We have just installed and configured our Keras environment, and we can now focus on the implementation of our model based on deep neural networks. When developing a deep learning application, we follow a general pipeline characterized by the following steps:
- Collecting the data: Everything starts from the data, no doubt about it, but one might wonder where so much data comes from. In practice, it is collected through lengthy procedures that may, for example, derive from measurement campaigns or face-to-face interviews. In all cases, the data is collected in a database so that it can then be analyzed to derive knowledge.
If we do not have specific requirements, to save time and effort we can use publicly available data. In this regard, a large collection of data is available in the UCI Machine Learning Repository at the following link: https://archive.ics.uci.edu/ml/index.php.
- Preparing the data: We have collected the data; now we have to prepare it for the next step. Once we have this data, we must make sure it is in a format usable by the algorithm we want to use. To do this, you may need to do some formatting. Recall that some algorithms need data in an integer format, whereas others require data in the form of strings. Finally, others need to be in a special format. We will get to this later, but the specific formatting is usually simple compared to data collection.
The following diagram shows the deep learning process workflow:
- Exploring the data: At this point, we can look at data to verify that it is actually working and we do not have a bunch of empty values. In this step, through the use of plots, we can recognize patterns or whether there are some data points that are vastly different from the rest of the set. Plotting data in one, two, or three dimensions can also help.

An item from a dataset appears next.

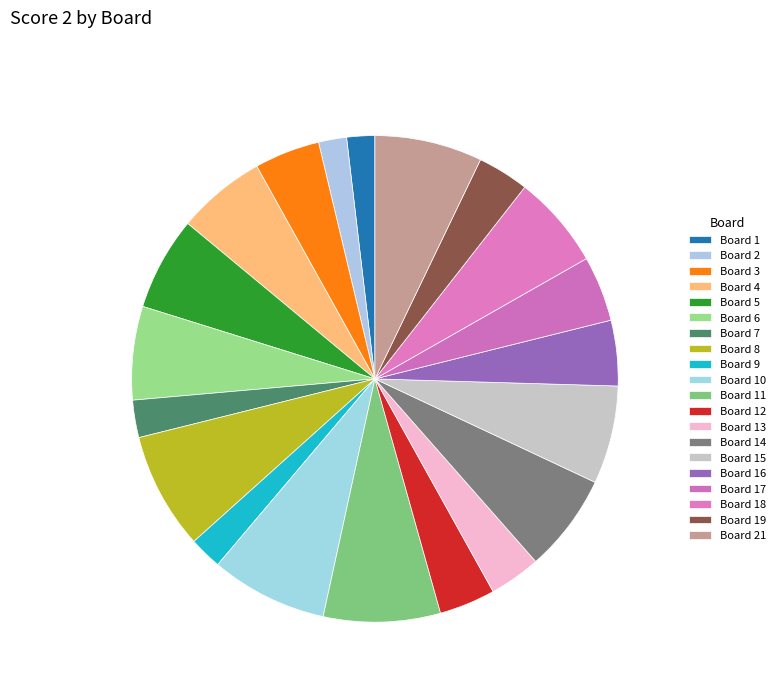

The Board 16 slice represents 1% of the pie. True or false?

False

- Training the algorithm: Now, let's get serious. In this step, the deep learning begins to work with the definition of the model and the next training round. The model starts to extract knowledge from large amounts of data that we had available. For unsupervised learning, there's no training step because you don't have a target value.
- Testing the algorithm: In this step, we use the information learned in the previous step to see if the model actually works. The evaluation of an algorithm verifies how well the model approximates the real system. In the case of supervised learning, we have some known values that we can use to evaluate the algorithm. In unsupervised learning, we may need to use some other metrics to evaluate success. In both cases, if we are not satisfied, we can return to the previous steps, change some things, and retry the test.

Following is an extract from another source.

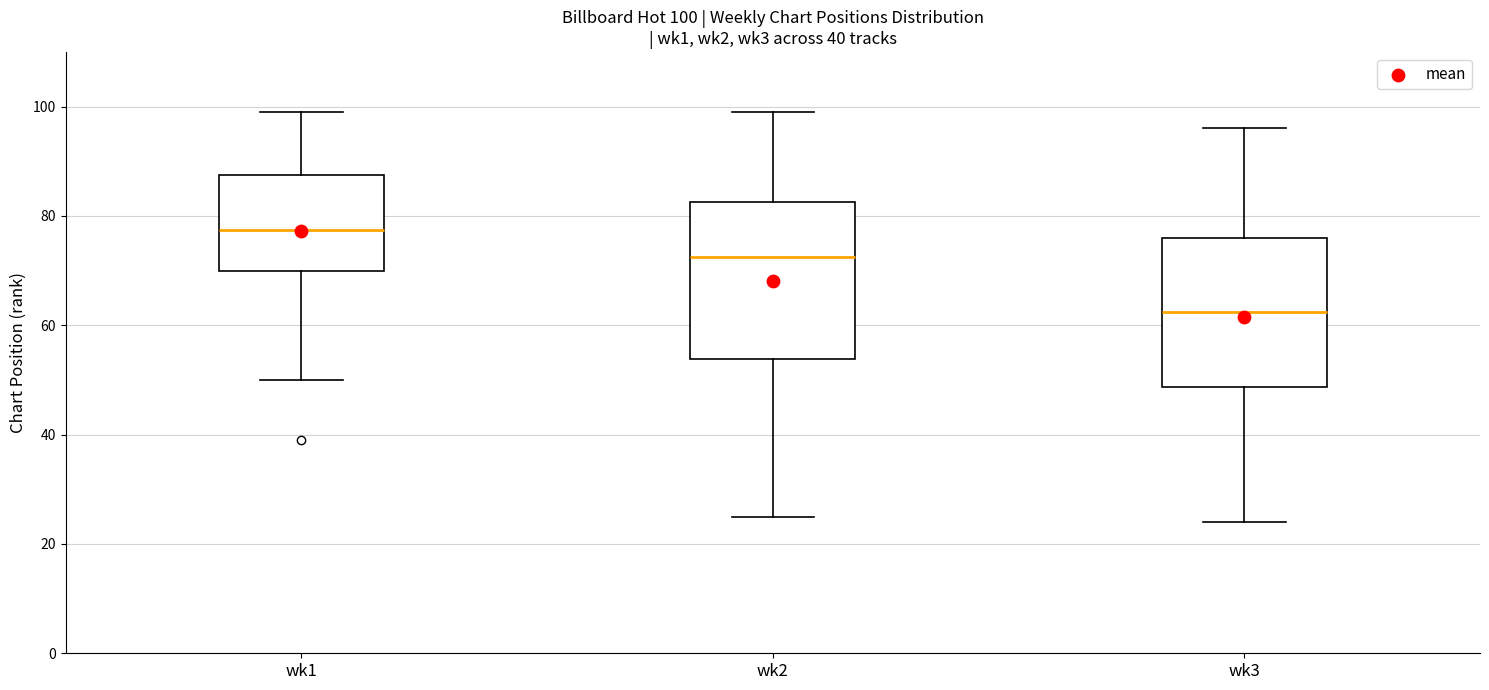

Which box has the highest median line?

wk1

- Evaluating the algorithm: We have reached the point where we can apply what has been done so far. We can assess the approximation ability of the model by applying it to real data. The model, preventively trained and tested, is then valued in this phase.
- Improving algorithm performance: Finally, we can focus on the finishing steps. We've verified that the model works, we have evaluated the performance, and now we are ready to analyze the whole process to identify any possible room for improvement.
In Keras, there are two ways to define a model—sequential, and functional API. The sequential model lets you create layer-by-layer models for most problems. Limits are dictated by the inability to create models that share levels or that have multiple inputs or outputs. Alternatively, the functional API allows you to create models with greater flexibility. We can easily define models in which the levels are connected in different ways and not just from the previous level to the next. In fact, we can link a layer to any other level, thus creating complex networks.